• Source document
=== Section Start ===

# Milking machine and milk bucket



## shawhee (Jun 28, 2008)

What do you use for a milk bucket? Delaval or belly pail? Looking at milking machines or having one built or put one together, and I was curious what most people use and why? What do you like / dislike about them? 

Thanks,
Shawna


----------



## Sondra (Oct 25, 2007)

I have a belly milker as we built our own and got it for $50 bad thing is it is heavy and bulky to use. We had mine fitted with a drain on the bottom and mine sits on the edge of a big sink. So I don't have to lift and pour milk out of it. All depends on what you can afford at the time I think. For me I wouldn't have a machine at all if not for the low costs we had.


----------



## blackthorn (Sep 6, 2008)

I have a four place delaval milker and I wouldn't be without it! I love it, even cleaning it isn't too bad 
Vanessa


----------



## ButterflyMorn2001 (Oct 18, 2008)

I got a good deal on a slightly used (2 year old machine, used on 1 doe for about 6 months each time) Caprine Supply model one. It came with the vaccum set-up, one set of quickie claws, inflation cleaner brush, Coburn quarter milker bucket and all the booklets for it. I have since added a 5 gallon, Deleval type bucket (from ebay) w/Lexan fresh cow lid (from PartsDeptOnline, so I can see the milk level inside) and an extra quickie claw set-up (from a friend) so I can do two at once.

=== Section End ===

• Supplied information
=== Section Start ===

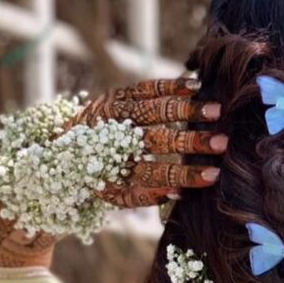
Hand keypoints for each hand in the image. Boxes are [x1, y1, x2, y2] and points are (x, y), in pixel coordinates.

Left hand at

=== Section End ===

• Task A
In the milking machine thread, why did Sondra have her belly milker fitted with a drain on the bottom? Explain in one to three sentences.
• Task B
From the milking machine thread, print the passage that begins at the words "What do you use" and stops after "costs we had.".

• Expected answer A
The drain lets her avoid lifting the milker and pouring the milk out of it. The milker sits on the edge of a big sink and drains from the bottom, which matters because she finds it heavy and bulky to use.

• Expected answer B
What do you use for a milk bucket? Delaval or belly pail? Looking at milking machines or having one built or put one together, and I was curious what most people use and why? What do you like / dislike about them? 

Thanks,
Shawna


----------



## Sondra (Oct 25, 2007)

I have a belly milker as we built our own and got it for $50 bad thing is it is heavy and bulky to use. We had mine fitted with a drain on the bottom and mine sits on the edge of a big sink. So I don't have to lift and pour milk out of it. All depends on what you can afford at the time I think. For me I wouldn't have a machine at all if not for the low costs we had.